UNA DIFESA DELLA TEODICEA
Ogni volta che approfondiamo una questione, restiamo sconcertati da ciò che vi scopriamo. La scienza è lo strumento che scava più a fondo e, di conseguenza, quello che ci dischiude le verità più sorprendenti. Se studi la fisica, scopri che esistono gli spettri e che si può viaggiare indietro nel tempo; se studi la biologia, apprendi che non siamo altro che "robottoni" telecomandati dai geni; se studi l'economia, constati che l'egoismo individuale fa prosperare le comunità; Se approfondisci le neuroscienze vieni a sapere che la cosienza arriva per ultimo quando si tratta di scegliere, e così via. Si tratta di una regolarità tale da indurmi ad azzardare la seguente congettura: più una tesi è controintuitiva, più ha probabilità di essere vera.

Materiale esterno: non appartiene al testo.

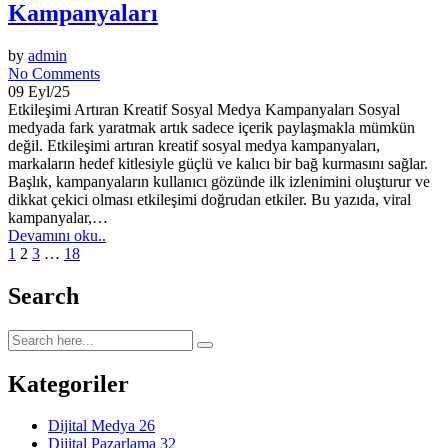
Kampanyaları
by
admin
No Comments
09 Eyl/25
Etkileşimi Artıran Kreatif Sosyal Medya Kampanyaları Sosyal
medyada fark yaratmak artık sadece içerik paylaşmakla mümkün
değil. Etkileşimi artıran kreatif sosyal medya kampanyaları,
markaların hedef kitlesiyle güçlü ve kalıcı bir bağ kurmasını sağlar.
Başlık, kampanyaların kullanıcı gözünde ilk izlenimini oluşturur ve
dikkat çekici olması etkileşimi doğrudan etkiler. Bu yazıda, viral
kampanyalar,…
Devamını oku..
1
2
3
…
18
Search
Kategoriler
Dijital Medya
26
Dijital Pazarlama
32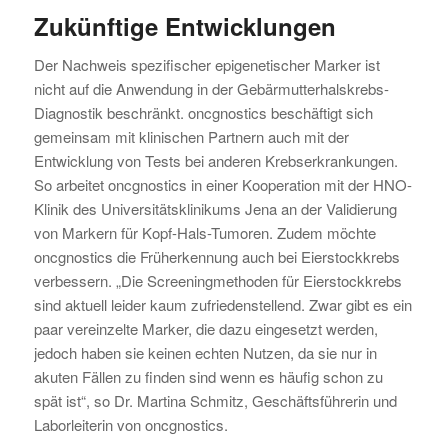
Zukünftige Entwicklungen
Der Nachweis spezifischer epigenetischer Marker ist
nicht auf die Anwendung in der Gebärmutterhalskrebs-
Diagnostik beschränkt. oncgnostics beschäftigt sich
gemeinsam mit klinischen Partnern auch mit der
Entwicklung von Tests bei anderen Krebserkrankungen.
So arbeitet oncgnostics in einer Kooperation mit der HNO-
Klinik des Universitätsklinikums Jena an der Validierung
von Markern für Kopf-Hals-Tumoren. Zudem möchte
oncgnostics die Früherkennung auch bei Eierstockkrebs
verbessern. „Die Screeningmethoden für Eierstockkrebs
sind aktuell leider kaum zufriedenstellend. Zwar gibt es ein
paar vereinzelte Marker, die dazu eingesetzt werden,
jedoch haben sie keinen echten Nutzen, da sie nur in
akuten Fällen zu finden sind wenn es häufig schon zu
spät ist“, so Dr. Martina Schmitz, Geschäftsführerin und
Laborleiterin von oncgnostics.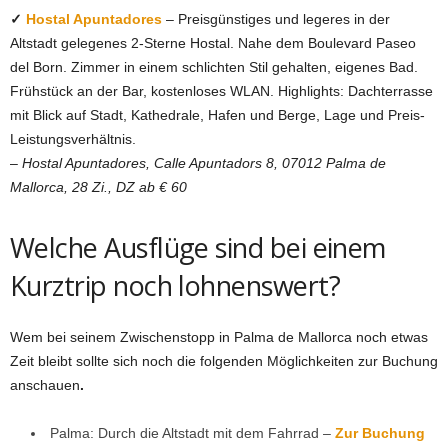
✓
Hostal Apuntadores
–
Preisgünstiges und legeres in der
Altstadt gelegenes 2-Sterne Hostal. Nahe dem Boulevard Paseo
del
Born. Zimmer in einem schlichten Stil gehalten, eigenes Bad.
Frühstück an der Bar, kostenloses WLAN. Highlights: Dachterrasse
mit Blick auf Stadt, Kathedrale, Hafen und Berge, Lage und Preis-
Leistungsverhältnis.
–
Hostal Apuntadores, Calle Apuntadors 8, 07012 Palma de
Mallorca, 28 Zi., DZ ab € 60
Welche Ausflüge sind bei einem
Kurztrip noch lohnenswert?
Wem bei seinem Zwischenstopp in Palma de Mallorca noch etwas
Zeit bleibt sollte sich noch die folgenden Möglichkeiten zur Buchung
anschauen
.
Palma: Durch die Altstadt mit dem Fahrrad –
Zur Buchung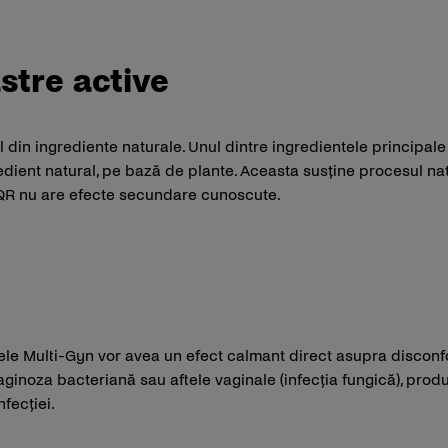
stre active
 din ingrediente naturale. Unul dintre ingredientele principal
redient natural, pe bază de plante. Aceasta susține procesul na
 2QR nu are efecte secundare cunoscute.
sele Multi-Gyn vor avea un efect calmant direct asupra disco
vaginoza bacteriană sau aftele vaginale (infecția fungică), prod
nfecției.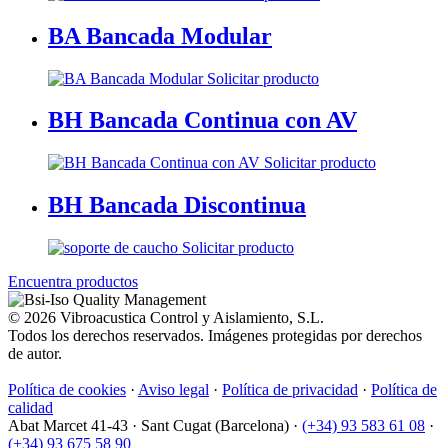
BA Bancada Modular
Solicitar producto
BH Bancada Continua con AV
Solicitar producto
BH Bancada Discontinua
Solicitar producto
Encuentra productos
© 2026 Vibroacustica Control y Aislamiento, S.L.
Todos los derechos reservados. Imágenes protegidas por derechos
de autor.
Política de cookies
·
Aviso legal
·
Política de privacidad
·
Política de
calidad
Abat Marcet 41-43
·
Sant Cugat (Barcelona)
·
(+34) 93 583 61 08
·
(+34) 93 675 58 90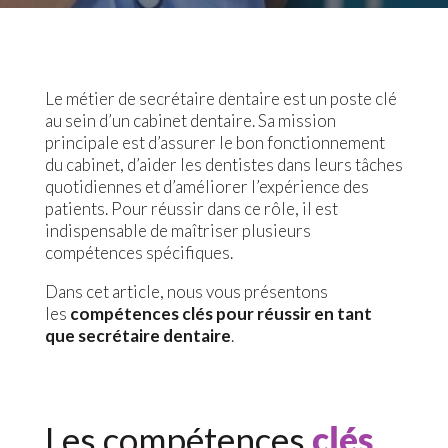
Le métier de secrétaire dentaire est un poste clé
au sein d’un cabinet dentaire. Sa mission
principale est d’assurer le bon fonctionnement
du cabinet, d’aider les dentistes dans leurs tâches
quotidiennes et d’améliorer l’expérience des
patients. Pour réussir dans ce rôle, il est
indispensable de maîtriser plusieurs
compétences spécifiques.
Dans cet article, nous vous présentons
les
compétences clés pour réussir en tant
que secrétaire dentaire
.
Les compétences
clés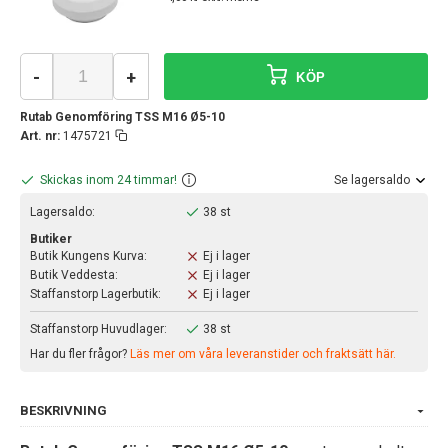
-
+
KÖP
Rutab Genomföring TSS M16 Ø5-10
Art. nr:
1475721
Skickas inom 24 timmar!
Se lagersaldo
Lagersaldo:
38 st
Butiker
Butik Kungens Kurva:
Ej i lager
Butik Veddesta:
Ej i lager
Staffanstorp Lagerbutik:
Ej i lager
Staffanstorp Huvudlager:
38 st
Har du fler frågor?
Läs mer om våra leveranstider och fraktsätt här.
BESKRIVNING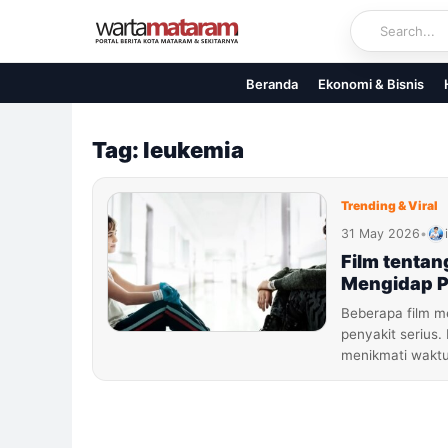
Skip
to
content
Beranda
Ekonomi & Bisnis
Tag: leukemia
Trending & Viral
31 May 2026
•
Film tenta
Mengidap P
Beberapa film 
penyakit serius
menikmati waktu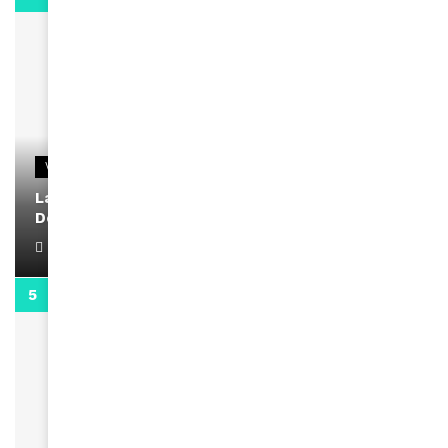
VIDEOS
La rubrique santé speciale coronavirus du
Docteur Makanda
April 1, 2022
0:13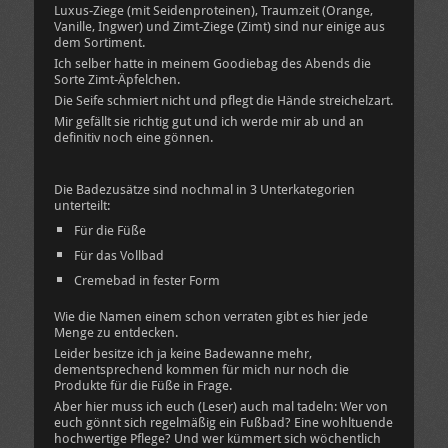
Luxus-Ziege (mit Seidenproteinen), Traumzeit (Orange,
Vanille, Ingwer) und Zimt-Ziege (Zimt) sind nur einige aus
dem Sortiment.
Ich selber hatte in meinem Goodiebag des Abends die
Sorte Zimt-Äpfelchen.
Die Seife schmiert nicht und pflegt die Hände streichelzart.
Mir gefällt sie richtig gut und ich werde mir ab und an
definitiv noch eine gönnen.
Die Badezusätze sind nochmal in 3 Unterkategorien
unterteilt:
Für die Füße
Für das Vollbad
Cremebad in fester Form
Wie die Namen einem schon verraten gibt es hier jede
Menge zu entdecken.
Leider besitze ich ja keine Badewanne mehr,
dementsprechend kommen für mich nur noch die
Produkte für die Füße in Frage.
Aber hier muss ich euch (Leser) auch mal tadeln: Wer von
euch gönnt sich regelmäßig ein Fußbad? Eine wohltuende
hochwertige Pflege? Und wer kümmert sich wöchentlich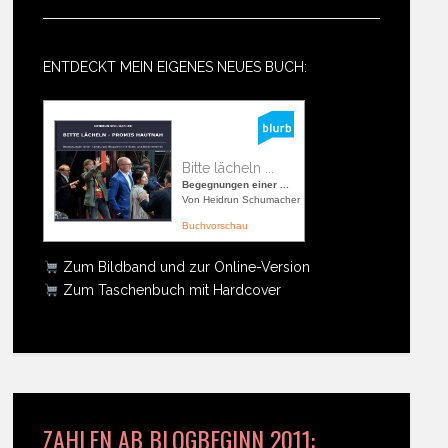
ENTDECKT MEIN EIGENES NEUES BUCH:
Bitte lächeln ...
Begegnungen einer ...
Von Heidrun Schumacher
Buchvorschau
Zum Bildband und zur Online-Version
Zum Taschenbuch mit Hardcover
ZAHLEN AB BLOGBEGINN 2011: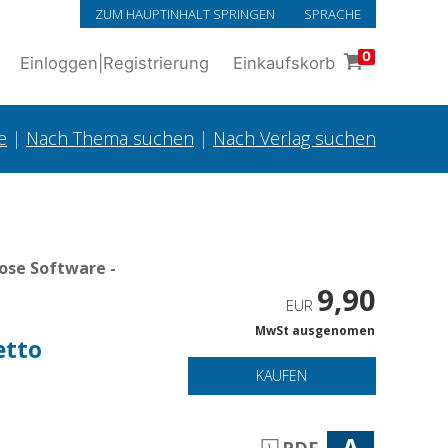
ZUM HAUPTINHALT SPRINGEN
SPRACHE
0
Einloggen
|
Registrierung
Einkaufskorb
e
|
Nach Thema suchen
|
Nach Verlag suchen
ose Software -
9,90
EUR
MwSt ausgenomen
etto
KAUFEN
A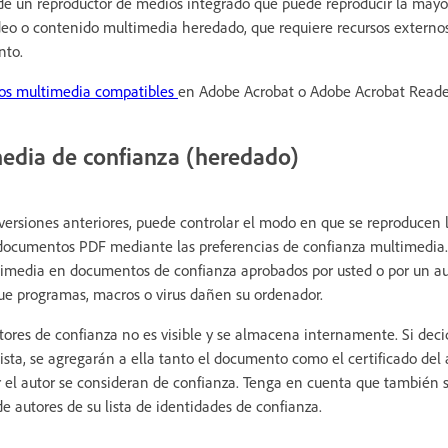
e un reproductor de medios integrado que puede reproducir la mayor
deo o contenido multimedia heredado, que requiere recursos externo
nto.
vos multimedia compatibles
en Adobe Acrobat o Adobe Acrobat Reade
edia de confianza (heredado)
 versiones anteriores, puede controlar el modo en que se reproducen 
documentos PDF mediante las preferencias de confianza multimedia. 
imedia en documentos de confianza aprobados por usted o por un aut
que programas, macros o virus dañen su ordenador.
tores de confianza no es visible y se almacena internamente. Si dec
ista, se agregarán a ella tanto el documento como el certificado del a
r el autor se consideran de confianza. Tenga en cuenta que también
e autores de su lista de identidades de confianza.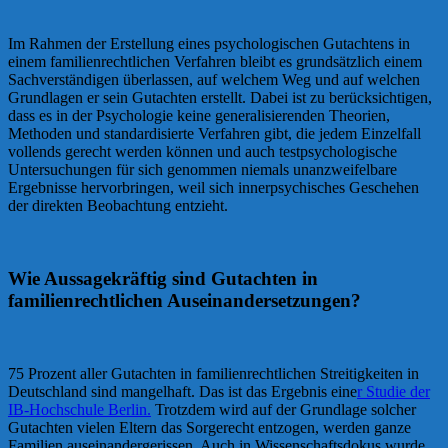
Im Rahmen der Erstellung eines psychologischen Gutachtens in
einem familienrechtlichen Verfahren bleibt es grundsätzlich einem
Sachverständigen überlassen, auf welchem Weg und auf welchen
Grundlagen er sein Gutachten erstellt. Dabei ist zu berücksichtigen,
dass es in der Psychologie keine generalisierenden Theorien,
Methoden und standardisierte Verfahren gibt, die jedem Einzelfall
vollends gerecht werden können und auch testpsychologische
Untersuchungen für sich genommen niemals unanzweifelbare
Ergebnisse hervorbringen, weil sich innerpsychisches Geschehen
der direkten Beobachtung entzieht.
Wie Aussagekräftig sind Gutachten in
familienrechtlichen Auseinandersetzungen?
75 Prozent aller Gutachten in familienrechtlichen Streitigkeiten in
Deutschland sind mangelhaft. Das ist das Ergebnis eine
r Studie der
IB-Hochschule Berlin.
Trotzdem wird auf der Grundlage solcher
Gutachten vielen Eltern das Sorgerecht entzogen, werden ganze
Familien auseinandergerissen. Auch in Wissenschaftsdokus wurde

Consideriamo le tesi religiose: Dio creatore dell’universo. Un’idea fin troppo intuitiva: l’universo è così ordinato (possiamo addirittura comprenderlo!) che dev’esserci necessariamente un progettista. Poi: Inferno e Paradiso. Anche qui, troppo intuitivo: Dio è giusto, dunque premia i buoni con il Paradiso e punisce i cattivi con l’Inferno. Dio è onnipotente, onnisciente, onnipresente. Intuitivo anch’esso: per compiere le meraviglie che gli attribuiamo, deve per forza essere onnipotente e onnipresente. Eccetera. Ma allora la teologia è da guardare con sospetto? Non tutta: la teologia del male sembra possedere tratti controintuitivi — dal male scaturisce il bene, e dal bene il male. Si presenta - a prescindere dal merito - con la struttura e il rigore di molte scienze, e questo è promettente. In breve, la teodicea, da tallone d’Achille della teologia, potrebbe rivelarsi il suo ferro di lancia.